Greenspan now says that he didn’t mean to give the Bush tax cuts a
green light, and that he was surprised at the political reaction to his
remarks. There were, indeed, rumors at the time — which Mr. Greenspan
now says were true — that the Fed chairman was upset about the response
to his initial statement. But the fact is that if Mr. Greenspan
wasn’t intending to lend crucial support to the Bush tax cuts, he had
ample opportunity to set the record straight when it could have made a
difference.His first big chance to clarify himself came a few
weeks after that initial testimony, when he appeared before the Senate
Committee on Banking, Housing and Urban Affairs. Here’s what I
wrote following that appearance: “Mr. Greenspan’s performance
yesterday, in his first official testimony since he let the genie out
of the bottle, was a profile in cowardice. Again and again he was
offered the opportunity to say something that would help rein in
runaway tax-cutting; each time he evaded the question, often replying
by reading from his own previous testimony. He declared once again that
he was speaking only for himself, thus granting himself leeway to
pronounce on subjects far afield of his role as Federal Reserve
chairman. But when pressed on the crucial question of whether the huge
tax cuts that now seem inevitable are too large, he said it was
inappropriate for him to comment on particular proposals.“In
short, Mr. Greenspan defined the rules of the game in a way that allows
him to intervene as he likes in the political debate, but to retreat
behind the veil of his office whenever anyone tries to hold him
accountable for the results of those interventions.”I received
an irate phone call from Mr. Greenspan after that article, in which he
demanded to know what he had said that was wrong. In his book, he
claims that Robert Rubin, the former Treasury secretary, was stumped by
that question. That’s hard to believe, because I certainly wasn’t: Mr.

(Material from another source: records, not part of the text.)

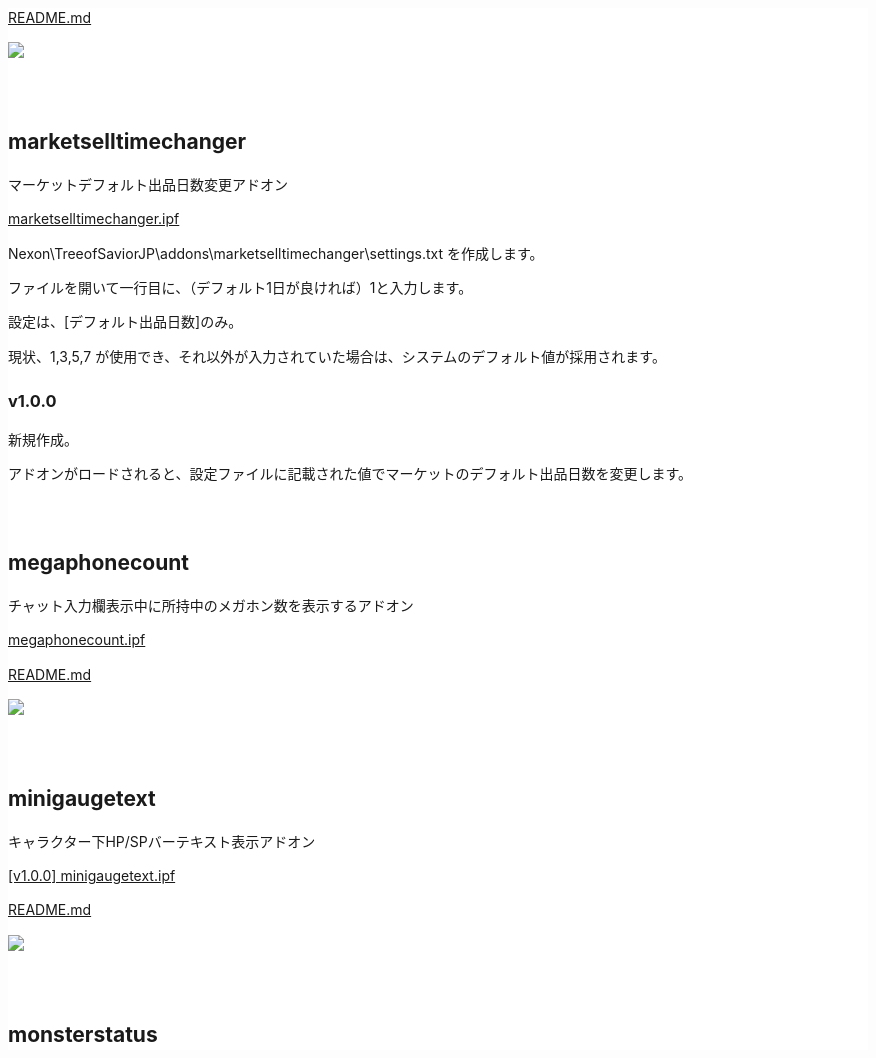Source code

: [README.md](https://github.com/weizlogy/tos/blob/master/hidename)

[![](https://www.dropbox.com/s/gzklevo002i3s8x/hidename.png?dl=1)](https://www.dropbox.com/s/gzklevo002i3s8x/hidename.png?dl=0)

<br>

## marketselltimechanger

マーケットデフォルト出品日数変更アドオン

[marketselltimechanger.ipf](https://www.dropbox.com/s/g54jw30u6tx9117/marketselltimechanger.ipf?dl=0)

Nexon\TreeofSaviorJP\addons\marketselltimechanger\settings.txt を作成します。 

ファイルを開いて一行目に、（デフォルト1日が良ければ）1と入力します。

設定は、[デフォルト出品日数]のみ。

現状、1,3,5,7 が使用でき、それ以外が入力されていた場合は、システムのデフォルト値が採用されます。 

### v1.0.0

新規作成。

アドオンがロードされると、設定ファイルに記載された値でマーケットのデフォルト出品日数を変更します。 

<br>

## megaphonecount

チャット入力欄表示中に所持中のメガホン数を表示するアドオン

[megaphonecount.ipf](https://www.dropbox.com/s/bnq1vmaz1knd8j5/megaphonecount.ipf?dl=0)

[README.md](https://github.com/weizlogy/tos/blob/master/megaphonecount)

[![](https://1.bp.blogspot.com/-dzAFJ2NNsxY/WKBbR0WULvI/AAAAAAAACj0/XUQaXpu_sbQvbRWRPPAE2N2h6JnvNaAEwCLcB/s320/megaphonecount.png)](https://1.bp.blogspot.com/-dzAFJ2NNsxY/WKBbR0WULvI/AAAAAAAACj0/XUQaXpu_sbQvbRWRPPAE2N2h6JnvNaAEwCLcB/s320/megaphonecount.png)

<br>

## minigaugetext

キャラクター下HP/SPバーテキスト表示アドオン

[[v1.0.0] minigaugetext.ipf](https://github.com/weizlogy/tos/releases/download/minigaugetext/minigaugetext-v1.0.0.ipf)

[README.md](https://github.com/weizlogy/tos/blob/master/minigaugetext)

[![](https://www.dropbox.com/s/u2z9eppvoc3pvvy/minigaugetext.png?dl=1)](https://www.dropbox.com/s/u2z9eppvoc3pvvy/minigaugetext.pngdl=0)

<br>

## monsterstatus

Greenspan’s argument for tax cuts was contorted and in places
self-contradictory, not to mention based on budget projections that
everyone knew, even then, were wildly overoptimistic.If anyone
had doubts about Mr. Greenspan’s determination not to inconvenience the
Bush administration, those doubts were resolved two years later, when
the administration proposed another round of tax cuts, even though the
budget was now deep in deficit. And guess what? The former high priest
of fiscal responsibility did not object. And in 2004 he
expressed support for making the Bush tax cuts permanent — remember,
these are the tax cuts he now says he didn’t endorse — and argued that
the budget should be balanced with cuts in entitlement spending,
including Social Security benefits, instead. Of course, back in 2001 he
specifically assured Congress that cutting taxes would not threaten
Social Security.In retrospect, Mr. Greenspan’s moral collapse in
2001 was a portent. It foreshadowed the way many people in the foreign
policy community would put their critical faculties on hold and support
the invasion of Iraq, despite ample evidence that it was a really bad
idea. And like enthusiastic war supporters who have started
describing themselves as war critics now that the Iraq venture has gone
wrong, Mr. Greenspan has started portraying himself as a critic of
administration fiscal irresponsibility now that President Bush has
become deeply unpopular and Democrats control Congress.